# [TASK TO COMPLETE]
Continue the interview on unlearning in management below, beginning immediately after its final question.

# [SOURCE DOCUMENT]
[Start of Attachment]

After the insights from ExecCamp, International Airlines Group along withBritish Airways, Iberia and Vueling ended up creating an entirely new initiative called Hangar 51, which is now a venture capital group and accelerator program that invests in startups seeking to bring new ideas to life in the travel industry.
The effort has been transformational for the airline group. Startups that have taken part in the program, such as Assaia, which use machine learning and AI to improve aircraft turnaround times, are already leading to exponential improvements in their service. In fact, two years ago the company was profitable for the first time in the past five years, so this shows the powerful impact that unlearning in management can have.
What is an example of a mindset, behavior, or method that a leader might need to unlearn in order to achieve success in the future?
A classic example is when you’ve been a contributor on a team, and then you are promoted to become a manager.
Often as a team contributor, your competency is doing your job really well. If you are a software engineer, for example, you may be a brilliant coder, and then because you’re so good, you get promoted to be an engineering manager. Previously, success meant creating lots of output and getting all your work done. But now you’re responsible for helping other people get their work done, and probably doing less coding than you were before.
When the team has a problem, it’s probably within your comfort zone to jump in and fix the code. But that’s not going to help you have an exponential impact as a manager of the team. Instead what you need to do is to create an environment where other people on the team can have an exponential impact by becoming more competent and empowered to solve these problems themselves.
In this example, a lot of the behaviors that made a coder successful in the past are not the same behaviors that will lead to success as a manager in the future. Actually, they will inhibit success. This is a classic transition from contributor to manager where a lot of unlearning is needed.
What is one of the most dangerous barriers to success that ingrained behavioral cycles can cause?

[End of Attachment]

# [SUPPLIED RECORDS]
[Start of Attachment]

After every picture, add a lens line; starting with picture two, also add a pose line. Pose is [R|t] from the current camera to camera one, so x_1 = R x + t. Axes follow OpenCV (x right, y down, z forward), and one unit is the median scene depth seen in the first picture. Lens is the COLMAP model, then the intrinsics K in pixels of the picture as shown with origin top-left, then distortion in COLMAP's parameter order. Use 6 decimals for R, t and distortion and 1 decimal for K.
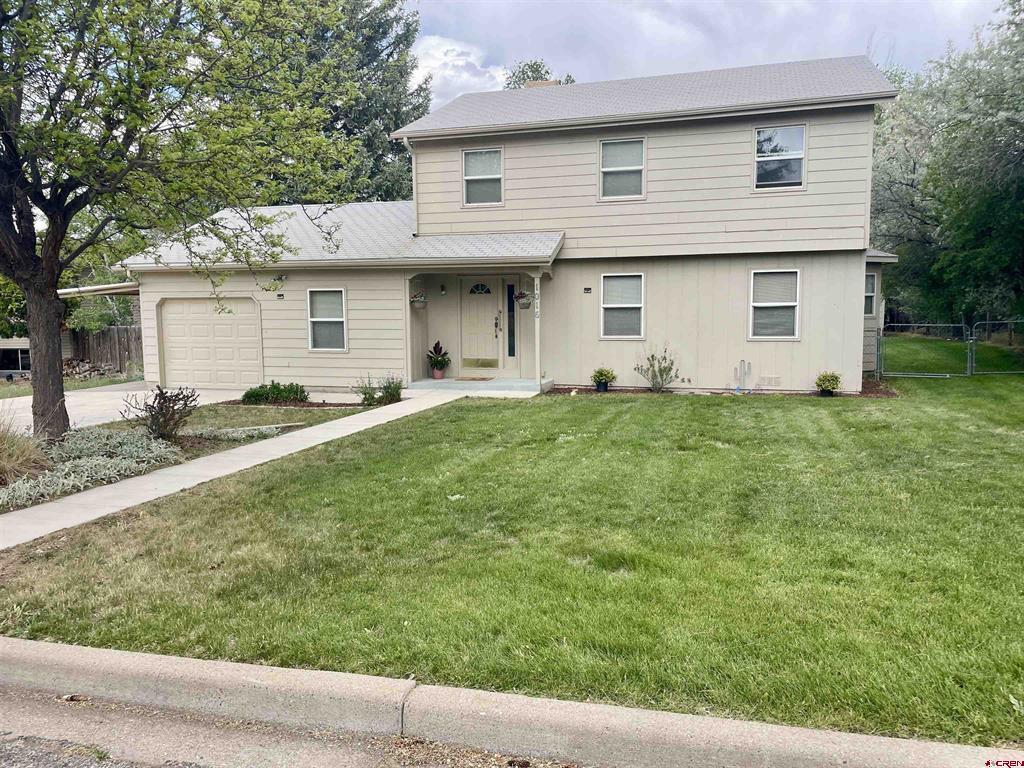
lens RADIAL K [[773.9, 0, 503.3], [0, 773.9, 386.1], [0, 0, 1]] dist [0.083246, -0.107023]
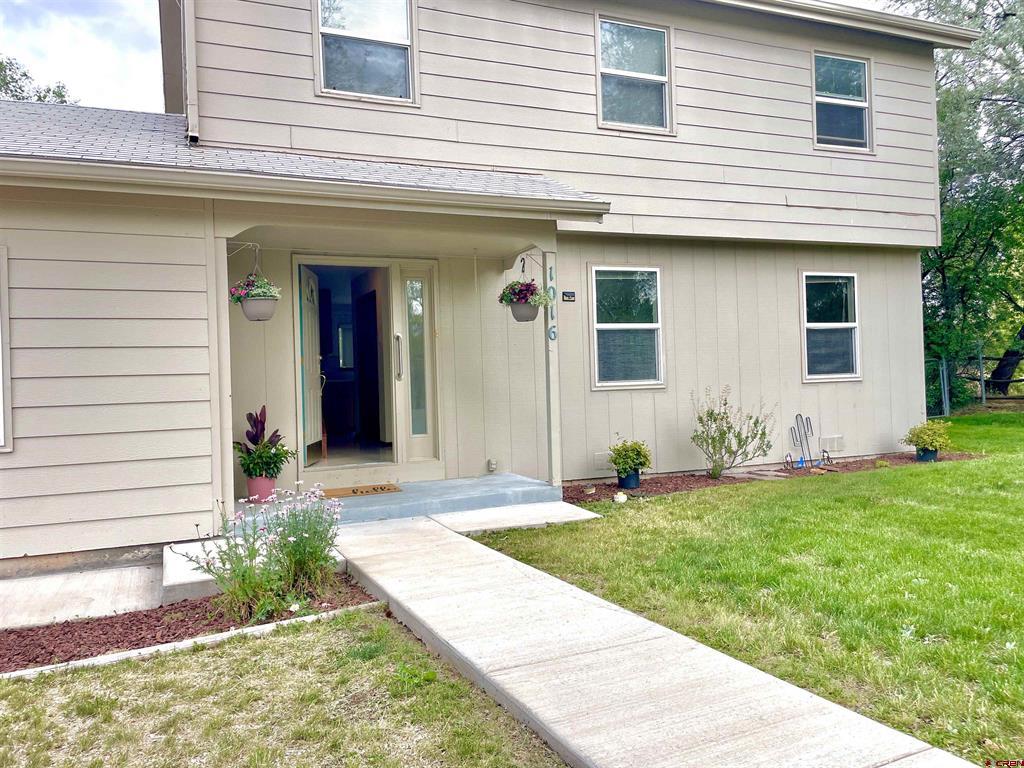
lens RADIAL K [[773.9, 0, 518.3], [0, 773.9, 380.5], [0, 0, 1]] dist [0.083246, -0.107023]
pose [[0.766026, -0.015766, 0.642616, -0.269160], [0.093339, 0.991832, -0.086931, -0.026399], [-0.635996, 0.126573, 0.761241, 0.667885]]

[End of Attachment]
[Start of Attachment]

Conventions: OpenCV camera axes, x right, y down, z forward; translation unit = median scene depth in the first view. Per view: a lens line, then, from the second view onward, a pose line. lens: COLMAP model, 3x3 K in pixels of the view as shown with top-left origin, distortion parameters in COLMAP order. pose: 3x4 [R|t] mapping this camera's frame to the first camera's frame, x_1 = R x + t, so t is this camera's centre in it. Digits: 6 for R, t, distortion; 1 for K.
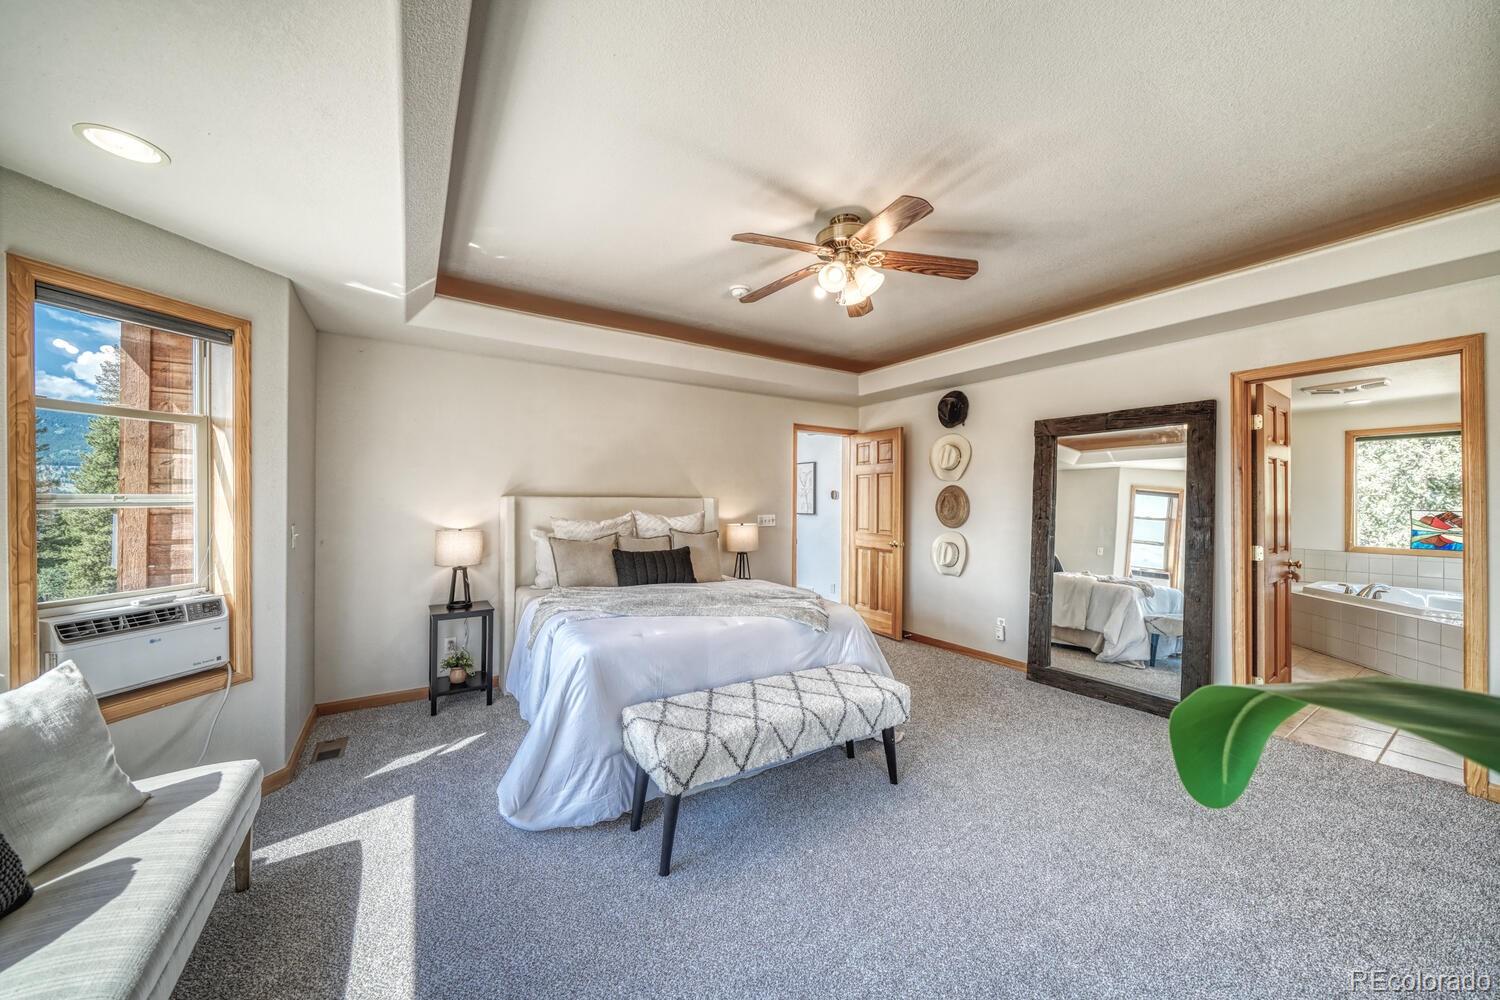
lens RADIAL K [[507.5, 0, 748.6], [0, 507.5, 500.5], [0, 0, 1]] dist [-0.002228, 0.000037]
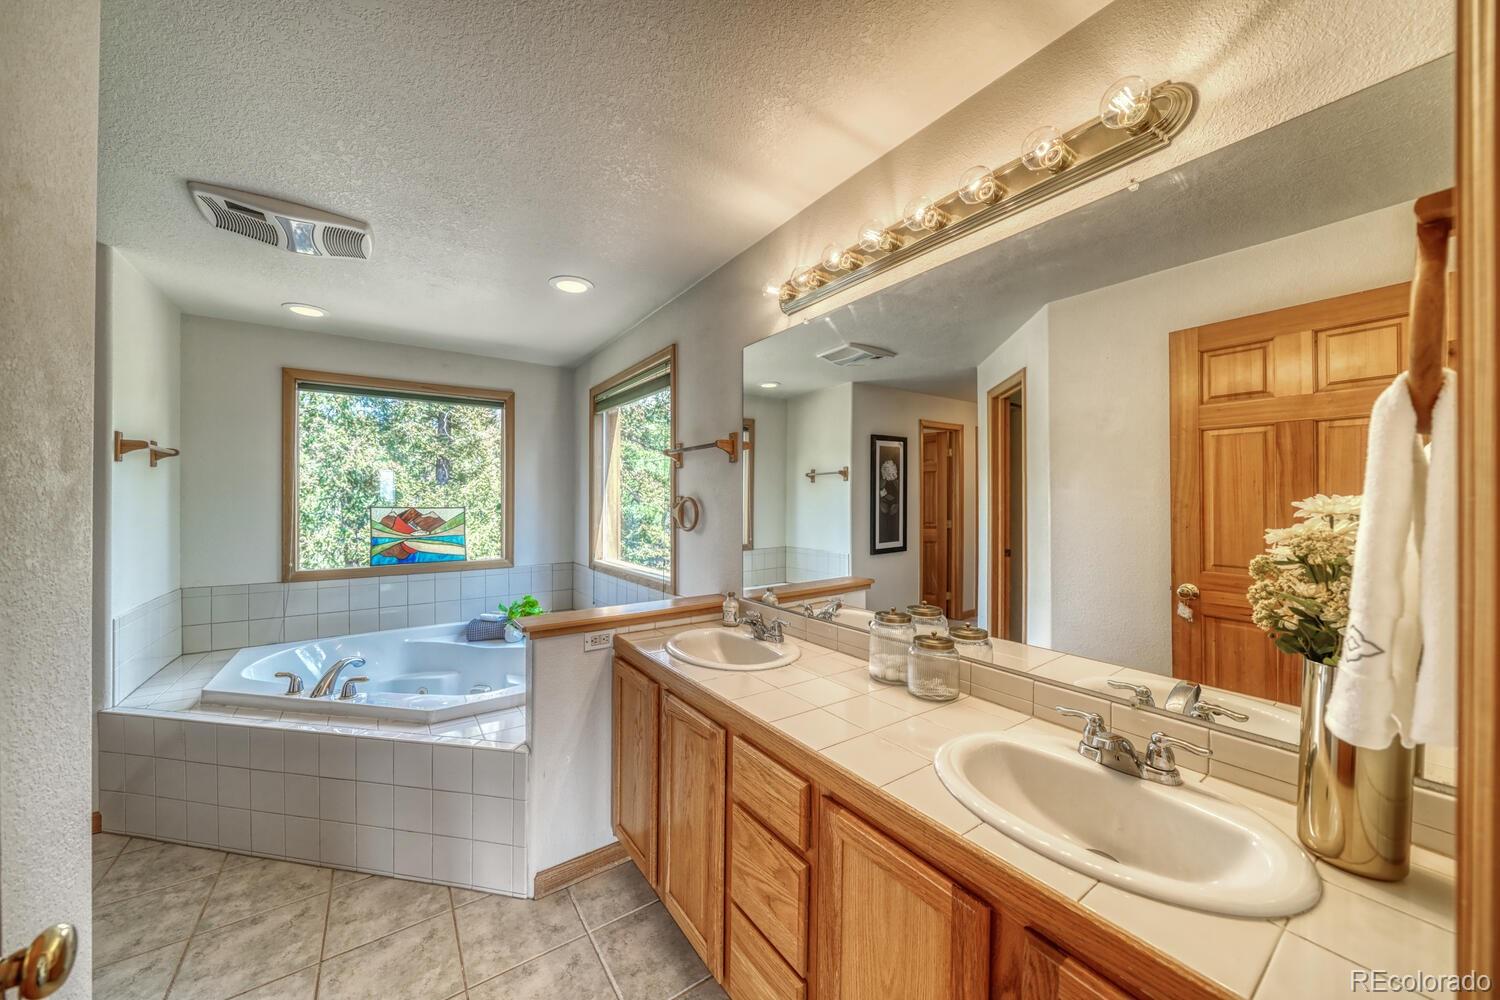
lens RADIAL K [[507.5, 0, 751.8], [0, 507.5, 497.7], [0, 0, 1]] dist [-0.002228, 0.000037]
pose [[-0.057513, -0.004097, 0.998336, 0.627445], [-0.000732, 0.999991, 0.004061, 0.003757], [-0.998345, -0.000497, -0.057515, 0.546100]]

[End of Attachment]
[Start of Attachment]

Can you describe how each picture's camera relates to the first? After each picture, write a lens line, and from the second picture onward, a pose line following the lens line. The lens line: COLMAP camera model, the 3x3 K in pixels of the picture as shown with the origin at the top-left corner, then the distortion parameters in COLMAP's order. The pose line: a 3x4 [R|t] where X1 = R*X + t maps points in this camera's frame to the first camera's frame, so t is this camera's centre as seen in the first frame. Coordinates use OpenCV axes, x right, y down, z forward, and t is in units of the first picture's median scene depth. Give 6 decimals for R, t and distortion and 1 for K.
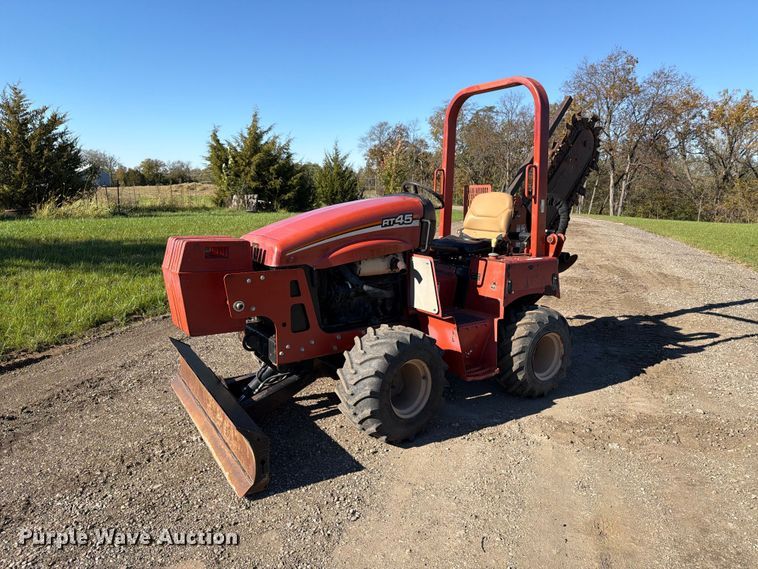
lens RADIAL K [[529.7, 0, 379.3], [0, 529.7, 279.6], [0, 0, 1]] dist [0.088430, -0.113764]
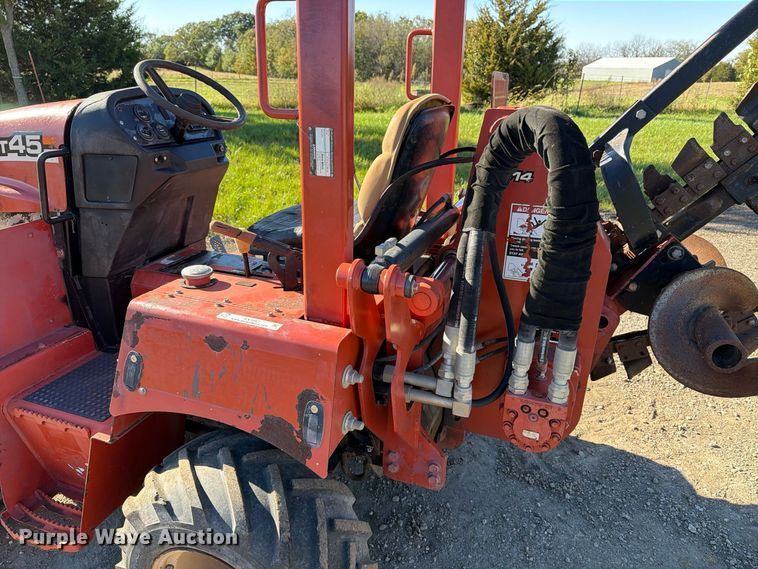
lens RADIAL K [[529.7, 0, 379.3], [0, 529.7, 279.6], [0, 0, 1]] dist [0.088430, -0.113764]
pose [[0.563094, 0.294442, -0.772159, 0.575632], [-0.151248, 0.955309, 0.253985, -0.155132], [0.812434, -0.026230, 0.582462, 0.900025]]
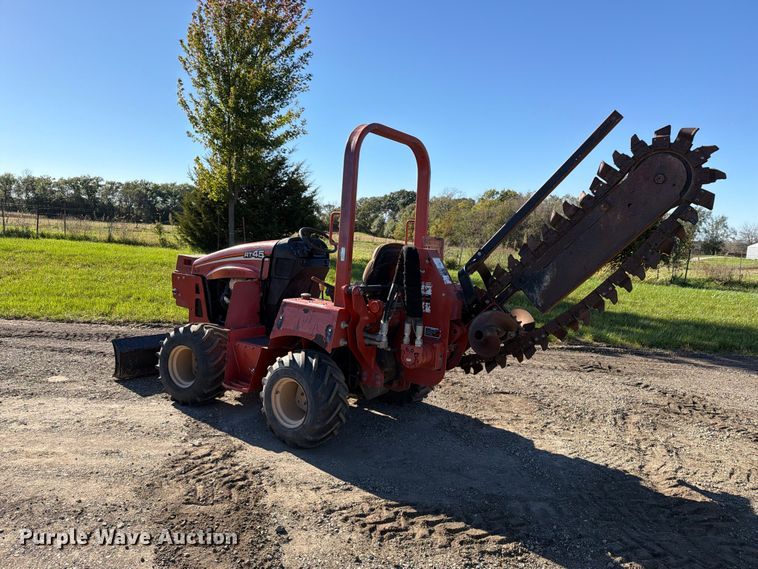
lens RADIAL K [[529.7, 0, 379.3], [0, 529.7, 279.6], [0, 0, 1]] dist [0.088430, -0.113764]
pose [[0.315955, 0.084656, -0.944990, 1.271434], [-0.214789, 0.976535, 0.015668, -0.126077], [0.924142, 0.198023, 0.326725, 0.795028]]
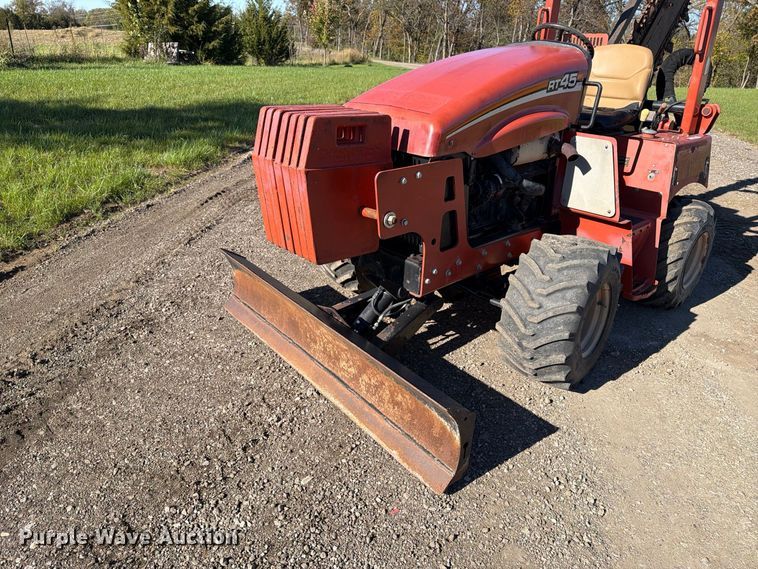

[End of Attachment]

# [TASK OUTPUT]
I would say it is the danger of believing that everything you are doing is working.
Bill Gates once said, “Success is a lousy teacher.” What this means is that you learn the most when you start to recognize that your behavior is not actually driving the outcomes that you want. The more successful we become, the more afraid we may be to try something different, because it might jeopardize our successful track record. But the danger here is that by just sticking to what we know, we’ll never grow.
In that sense, the most dangerous barrier to success, is success itself.
Is there a call to action that you have to leaders who are reading this interview?
I would say leaders should ask themselves how they can start unlearning today. Think about a challenge in which they’re not achieving the outcomes that they want. Then I’d ask them to come up with five new behaviors that they can try—behaviors that are slightly outside their comfort zones—and then pick one behavior to try for a week to see if they get a breakthrough into the challenge they’re trying to tackle.
If people do this every week and continue iterating and experimenting with new behaviors, I believe they can begin achieving amazing results.
Thanks so much for taking the time to share your thoughts with our readers, Barry!
Thanks for the opportunity! I hope to meet more members of the SU community at future SU programs!